* _WHAT TO WORK ON_: Copy the records below line by line and word for word, from the very first line through the line with "right shoulder: (679, 481)", omitting each picture.

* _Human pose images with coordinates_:

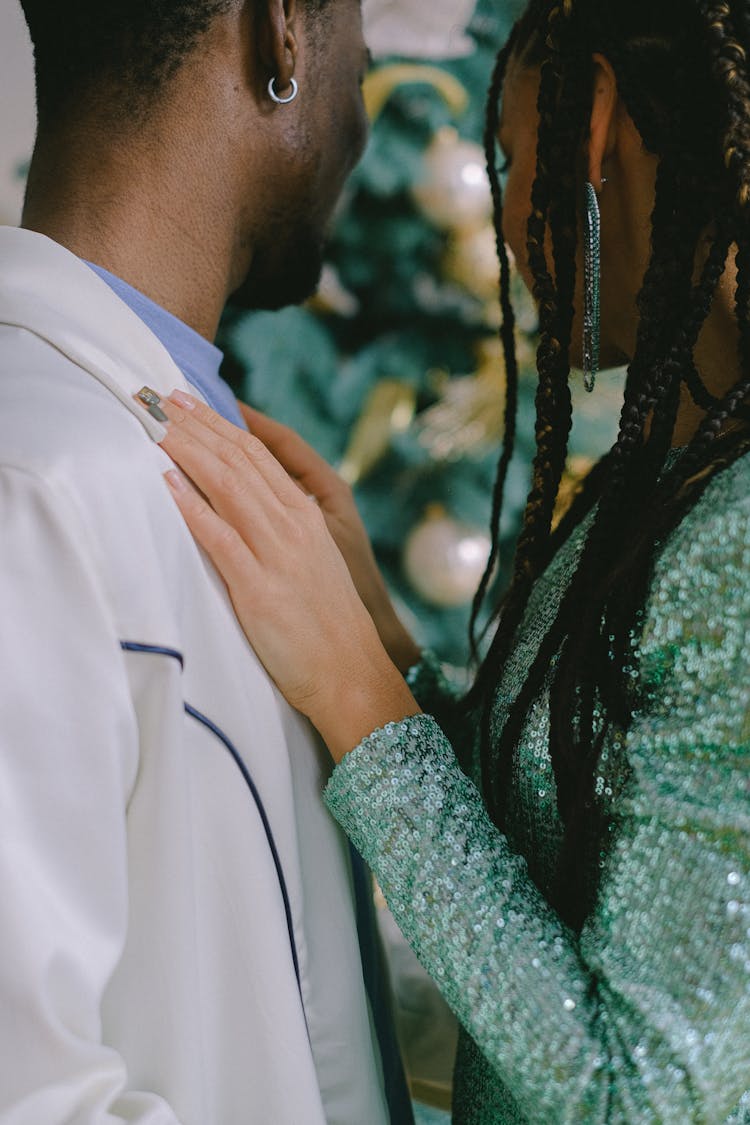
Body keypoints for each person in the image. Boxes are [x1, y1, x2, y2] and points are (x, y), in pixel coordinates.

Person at [156, 0, 750, 1121]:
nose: (504, 218)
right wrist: (383, 639)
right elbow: (567, 851)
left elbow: (642, 1093)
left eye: (515, 156)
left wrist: (357, 698)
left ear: (596, 126)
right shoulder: (679, 481)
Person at [0, 1, 415, 1122]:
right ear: (283, 30)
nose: (359, 122)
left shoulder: (185, 452)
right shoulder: (34, 479)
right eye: (359, 67)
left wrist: (388, 686)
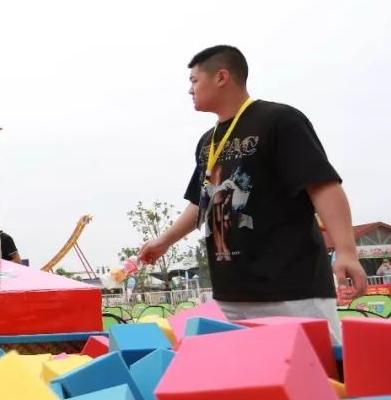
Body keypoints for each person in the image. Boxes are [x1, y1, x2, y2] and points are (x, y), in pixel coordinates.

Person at [138, 45, 366, 342]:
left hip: (291, 291)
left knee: (317, 381)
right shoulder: (208, 141)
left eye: (194, 80)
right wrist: (163, 242)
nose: (189, 90)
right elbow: (201, 201)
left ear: (221, 77)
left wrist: (346, 250)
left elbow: (322, 184)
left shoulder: (279, 120)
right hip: (231, 296)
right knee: (247, 385)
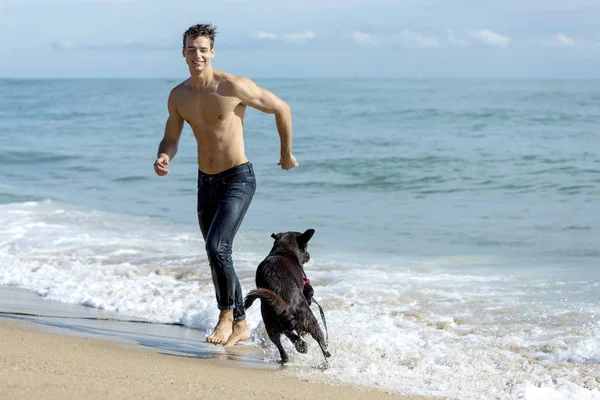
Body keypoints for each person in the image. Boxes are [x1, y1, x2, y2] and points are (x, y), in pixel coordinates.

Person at [153, 23, 299, 347]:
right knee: (218, 253)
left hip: (238, 177)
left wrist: (285, 153)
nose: (197, 55)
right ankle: (242, 323)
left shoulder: (232, 86)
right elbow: (171, 136)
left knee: (216, 247)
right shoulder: (178, 96)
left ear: (212, 52)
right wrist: (164, 155)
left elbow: (281, 108)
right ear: (183, 53)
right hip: (206, 182)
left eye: (203, 49)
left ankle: (227, 316)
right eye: (191, 49)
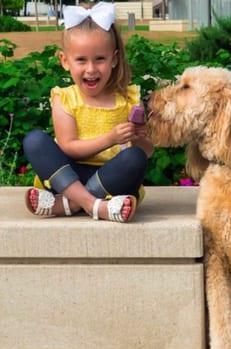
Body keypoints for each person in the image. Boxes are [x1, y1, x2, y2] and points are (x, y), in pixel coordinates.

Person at [23, 2, 153, 222]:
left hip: (110, 177)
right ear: (64, 61)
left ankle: (67, 205)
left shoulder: (128, 99)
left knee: (135, 159)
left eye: (100, 59)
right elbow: (69, 147)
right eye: (81, 60)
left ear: (114, 59)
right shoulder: (64, 98)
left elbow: (148, 151)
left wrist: (140, 139)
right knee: (34, 141)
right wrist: (110, 138)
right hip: (68, 174)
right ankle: (96, 206)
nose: (91, 69)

* _ANSWER FOR THIS EXERCISE_:
Body keypoints for each person in the image. Boxes are [x1, y1, x2, y2] and points are (x, y), in pixel coordinates.

Person at [156, 0, 750, 1121]:
nose: (504, 218)
right wrist: (383, 639)
right elbow: (567, 851)
left elbow: (642, 1093)
left eye: (515, 156)
left wrist: (357, 698)
left ear: (596, 126)
right shoulder: (679, 481)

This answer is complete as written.